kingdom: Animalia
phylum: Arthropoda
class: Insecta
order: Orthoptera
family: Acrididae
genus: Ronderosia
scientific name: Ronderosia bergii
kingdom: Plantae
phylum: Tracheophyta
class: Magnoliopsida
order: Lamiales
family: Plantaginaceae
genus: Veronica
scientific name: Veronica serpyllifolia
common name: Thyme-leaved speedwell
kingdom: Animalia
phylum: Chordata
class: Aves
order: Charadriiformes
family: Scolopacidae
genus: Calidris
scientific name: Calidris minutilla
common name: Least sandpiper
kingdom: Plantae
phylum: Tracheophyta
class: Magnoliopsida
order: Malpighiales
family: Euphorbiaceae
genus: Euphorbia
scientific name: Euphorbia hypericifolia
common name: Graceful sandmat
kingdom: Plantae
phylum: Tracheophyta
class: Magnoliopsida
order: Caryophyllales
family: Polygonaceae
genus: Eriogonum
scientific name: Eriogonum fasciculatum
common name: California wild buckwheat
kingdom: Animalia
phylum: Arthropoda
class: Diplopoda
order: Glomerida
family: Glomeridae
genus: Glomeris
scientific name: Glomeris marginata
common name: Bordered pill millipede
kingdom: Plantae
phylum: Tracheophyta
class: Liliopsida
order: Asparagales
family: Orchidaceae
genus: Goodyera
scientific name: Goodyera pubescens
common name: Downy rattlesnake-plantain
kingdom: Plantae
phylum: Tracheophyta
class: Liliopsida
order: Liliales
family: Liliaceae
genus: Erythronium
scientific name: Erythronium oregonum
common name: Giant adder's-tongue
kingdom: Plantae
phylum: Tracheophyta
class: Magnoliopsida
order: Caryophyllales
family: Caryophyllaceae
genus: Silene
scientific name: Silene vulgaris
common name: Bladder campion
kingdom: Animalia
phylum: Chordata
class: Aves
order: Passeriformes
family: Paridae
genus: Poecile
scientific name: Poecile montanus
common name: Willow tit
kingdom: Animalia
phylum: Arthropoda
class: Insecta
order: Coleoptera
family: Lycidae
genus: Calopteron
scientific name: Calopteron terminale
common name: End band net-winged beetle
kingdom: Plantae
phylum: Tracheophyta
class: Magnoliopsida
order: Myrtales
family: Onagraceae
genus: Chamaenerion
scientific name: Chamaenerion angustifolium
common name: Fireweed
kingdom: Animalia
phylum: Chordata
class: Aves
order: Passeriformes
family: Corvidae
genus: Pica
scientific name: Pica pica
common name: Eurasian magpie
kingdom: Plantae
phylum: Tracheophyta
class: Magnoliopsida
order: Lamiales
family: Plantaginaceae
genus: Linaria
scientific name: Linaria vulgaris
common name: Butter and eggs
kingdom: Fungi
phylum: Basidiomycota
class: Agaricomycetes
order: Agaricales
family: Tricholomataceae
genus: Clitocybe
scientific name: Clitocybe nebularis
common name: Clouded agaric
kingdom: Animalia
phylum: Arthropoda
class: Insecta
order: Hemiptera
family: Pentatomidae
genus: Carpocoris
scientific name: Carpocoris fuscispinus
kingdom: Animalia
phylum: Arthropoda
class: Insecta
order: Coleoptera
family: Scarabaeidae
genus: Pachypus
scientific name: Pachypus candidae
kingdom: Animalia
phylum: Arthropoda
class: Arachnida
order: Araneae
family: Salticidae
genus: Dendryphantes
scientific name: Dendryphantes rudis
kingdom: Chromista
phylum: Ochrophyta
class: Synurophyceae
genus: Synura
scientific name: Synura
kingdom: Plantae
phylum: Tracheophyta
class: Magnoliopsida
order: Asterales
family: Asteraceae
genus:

☆ ☆ ☆ ☆ ☆ ☆ ☆

▸ **Direction**: Format everything from the line containing "genus: Poecile" down to the line containing "scientific name: Pica pica" in the records as a Markdown table, with columns Row and Line, leaving out any blank lines.

▸ **The solution**:
| Row | Line |
|---|---|
| 1 | genus: Poecile |
| 2 | scientific name: Poecile montanus |
| 3 | common name: Willow tit |
| 4 | kingdom: Animalia |
| 5 | phylum: Arthropoda |
| 6 | class: Insecta |
| 7 | order: Coleoptera |
| 8 | family: Lycidae |
| 9 | genus: Calopteron |
| 10 | scientific name: Calopteron terminale |
| 11 | common name: End band net-winged beetle |
| 12 | kingdom: Plantae |
| 13 | phylum: Tracheophyta |
| 14 | class: Magnoliopsida |
| 15 | order: Myrtales |
| 16 | family: Onagraceae |
| 17 | genus: Chamaenerion |
| 18 | scientific name: Chamaenerion angustifolium |
| 19 | common name: Fireweed |
| 20 | kingdom: Animalia |
| 21 | phylum: Chordata |
| 22 | class: Aves |
| 23 | order: Passeriformes |
| 24 | family: Corvidae |
| 25 | genus: Pica |
| 26 | scientific name: Pica pica |